### SUPPLIED DATA
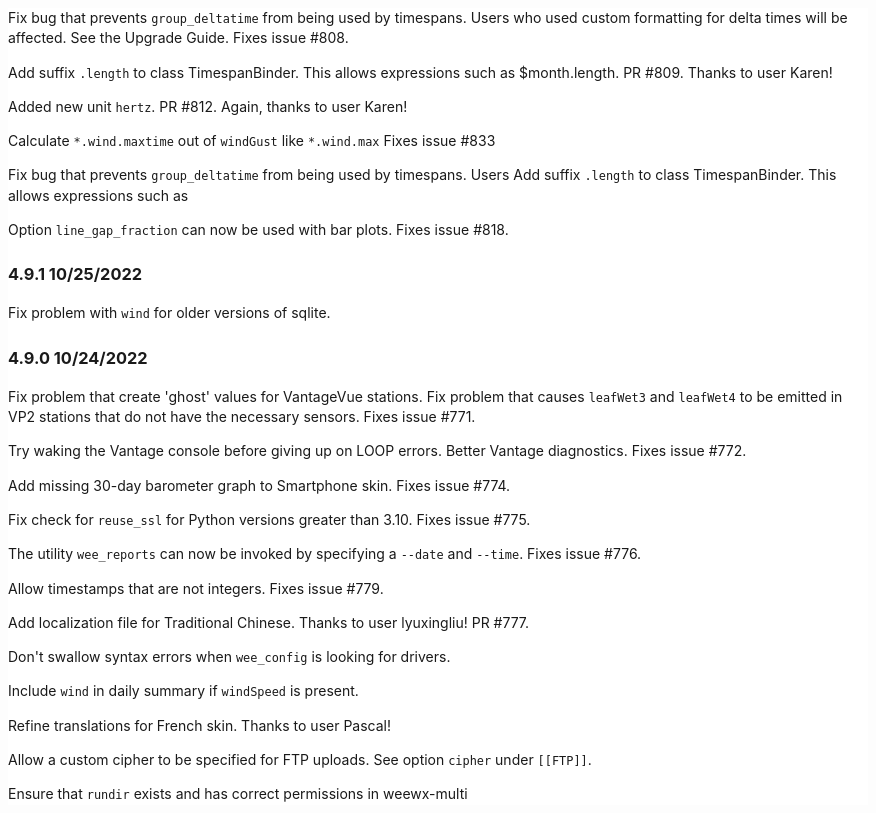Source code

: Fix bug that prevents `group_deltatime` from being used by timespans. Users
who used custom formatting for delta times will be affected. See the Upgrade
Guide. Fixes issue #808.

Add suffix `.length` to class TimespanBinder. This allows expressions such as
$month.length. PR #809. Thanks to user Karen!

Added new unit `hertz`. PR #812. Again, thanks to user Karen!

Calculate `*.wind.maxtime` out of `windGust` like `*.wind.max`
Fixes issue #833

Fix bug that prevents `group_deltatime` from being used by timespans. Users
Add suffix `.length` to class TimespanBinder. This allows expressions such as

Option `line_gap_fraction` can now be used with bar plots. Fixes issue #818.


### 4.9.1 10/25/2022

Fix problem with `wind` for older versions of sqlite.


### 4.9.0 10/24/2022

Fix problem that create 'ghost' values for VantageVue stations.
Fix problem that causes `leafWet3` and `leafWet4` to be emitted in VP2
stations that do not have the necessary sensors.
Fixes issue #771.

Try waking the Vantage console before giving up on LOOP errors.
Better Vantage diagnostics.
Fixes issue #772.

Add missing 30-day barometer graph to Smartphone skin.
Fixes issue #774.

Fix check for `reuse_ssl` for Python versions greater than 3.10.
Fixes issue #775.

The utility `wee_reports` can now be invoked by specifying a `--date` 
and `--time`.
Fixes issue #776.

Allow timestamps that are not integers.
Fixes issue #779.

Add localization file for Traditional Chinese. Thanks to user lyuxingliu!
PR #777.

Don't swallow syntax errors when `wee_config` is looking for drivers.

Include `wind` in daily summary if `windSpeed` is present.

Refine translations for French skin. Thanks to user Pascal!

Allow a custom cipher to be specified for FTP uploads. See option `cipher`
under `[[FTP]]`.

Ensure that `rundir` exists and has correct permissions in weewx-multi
######
### SUPPLIED DATA
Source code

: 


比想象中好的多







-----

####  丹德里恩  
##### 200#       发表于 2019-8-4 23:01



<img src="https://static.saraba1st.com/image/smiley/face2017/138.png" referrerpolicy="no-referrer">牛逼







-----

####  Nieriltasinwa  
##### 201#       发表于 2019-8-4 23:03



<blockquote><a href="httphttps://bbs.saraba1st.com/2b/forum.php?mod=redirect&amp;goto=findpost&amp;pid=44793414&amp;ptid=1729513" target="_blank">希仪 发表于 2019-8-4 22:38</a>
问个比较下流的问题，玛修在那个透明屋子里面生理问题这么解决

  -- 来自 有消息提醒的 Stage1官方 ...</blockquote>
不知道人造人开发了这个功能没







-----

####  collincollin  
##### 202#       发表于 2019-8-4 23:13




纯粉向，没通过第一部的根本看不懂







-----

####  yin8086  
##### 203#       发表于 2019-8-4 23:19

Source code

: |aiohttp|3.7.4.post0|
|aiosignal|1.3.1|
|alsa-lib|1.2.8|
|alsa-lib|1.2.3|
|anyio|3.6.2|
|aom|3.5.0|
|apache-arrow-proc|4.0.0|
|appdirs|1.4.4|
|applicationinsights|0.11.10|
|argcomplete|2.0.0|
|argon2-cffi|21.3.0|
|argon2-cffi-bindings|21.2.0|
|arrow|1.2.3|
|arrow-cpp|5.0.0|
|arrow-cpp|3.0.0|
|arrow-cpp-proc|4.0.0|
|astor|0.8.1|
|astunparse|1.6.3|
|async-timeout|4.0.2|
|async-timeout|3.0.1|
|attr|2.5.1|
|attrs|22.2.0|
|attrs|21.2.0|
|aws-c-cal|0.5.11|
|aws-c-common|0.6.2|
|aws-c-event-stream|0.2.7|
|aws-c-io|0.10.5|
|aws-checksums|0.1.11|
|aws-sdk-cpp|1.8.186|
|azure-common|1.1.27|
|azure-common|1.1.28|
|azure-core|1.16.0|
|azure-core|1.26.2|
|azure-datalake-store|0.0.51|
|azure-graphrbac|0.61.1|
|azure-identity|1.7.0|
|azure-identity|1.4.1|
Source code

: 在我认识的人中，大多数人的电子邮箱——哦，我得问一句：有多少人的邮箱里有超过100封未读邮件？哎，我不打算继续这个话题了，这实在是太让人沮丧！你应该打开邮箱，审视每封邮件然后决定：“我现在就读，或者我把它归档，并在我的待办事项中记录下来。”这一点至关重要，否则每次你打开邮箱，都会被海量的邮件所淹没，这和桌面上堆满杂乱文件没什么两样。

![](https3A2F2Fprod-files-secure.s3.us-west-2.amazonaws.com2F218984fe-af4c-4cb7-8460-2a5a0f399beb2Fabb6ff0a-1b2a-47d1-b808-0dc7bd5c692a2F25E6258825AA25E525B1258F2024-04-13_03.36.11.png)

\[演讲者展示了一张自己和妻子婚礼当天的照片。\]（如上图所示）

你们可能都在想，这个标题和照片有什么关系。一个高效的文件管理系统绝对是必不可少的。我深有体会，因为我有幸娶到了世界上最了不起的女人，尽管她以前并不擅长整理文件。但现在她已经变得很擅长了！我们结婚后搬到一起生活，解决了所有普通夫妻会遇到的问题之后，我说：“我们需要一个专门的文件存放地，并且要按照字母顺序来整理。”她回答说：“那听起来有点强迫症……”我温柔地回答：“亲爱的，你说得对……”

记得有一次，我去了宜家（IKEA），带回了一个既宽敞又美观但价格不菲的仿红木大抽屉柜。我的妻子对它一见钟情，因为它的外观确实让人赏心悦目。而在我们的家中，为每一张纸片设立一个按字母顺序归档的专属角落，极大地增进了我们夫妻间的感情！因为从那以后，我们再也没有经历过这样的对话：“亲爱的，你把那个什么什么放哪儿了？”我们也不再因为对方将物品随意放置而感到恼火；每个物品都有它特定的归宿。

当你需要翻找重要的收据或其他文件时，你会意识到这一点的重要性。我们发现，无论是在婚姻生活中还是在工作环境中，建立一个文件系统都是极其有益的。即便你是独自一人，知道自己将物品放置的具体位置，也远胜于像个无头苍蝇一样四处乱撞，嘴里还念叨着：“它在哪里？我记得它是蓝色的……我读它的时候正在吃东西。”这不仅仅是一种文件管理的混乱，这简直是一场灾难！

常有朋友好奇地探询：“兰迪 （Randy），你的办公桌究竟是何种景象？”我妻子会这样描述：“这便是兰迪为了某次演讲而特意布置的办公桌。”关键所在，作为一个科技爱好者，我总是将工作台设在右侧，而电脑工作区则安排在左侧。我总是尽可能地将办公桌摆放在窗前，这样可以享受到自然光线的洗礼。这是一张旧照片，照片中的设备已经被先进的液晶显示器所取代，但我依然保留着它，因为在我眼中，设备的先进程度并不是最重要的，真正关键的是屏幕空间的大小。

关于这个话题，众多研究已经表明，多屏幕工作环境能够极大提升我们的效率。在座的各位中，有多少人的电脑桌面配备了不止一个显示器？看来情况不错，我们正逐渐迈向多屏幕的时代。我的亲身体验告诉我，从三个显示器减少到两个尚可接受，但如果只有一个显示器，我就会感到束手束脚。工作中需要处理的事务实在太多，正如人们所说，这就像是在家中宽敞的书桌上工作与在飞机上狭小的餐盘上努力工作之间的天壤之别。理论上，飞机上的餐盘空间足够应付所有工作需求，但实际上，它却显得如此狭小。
######
All lines in the entries above that include "stations" should be found and copied.

Fix problem that create 'ghost' values for VantageVue stations.
stations that do not have the necessary sensors.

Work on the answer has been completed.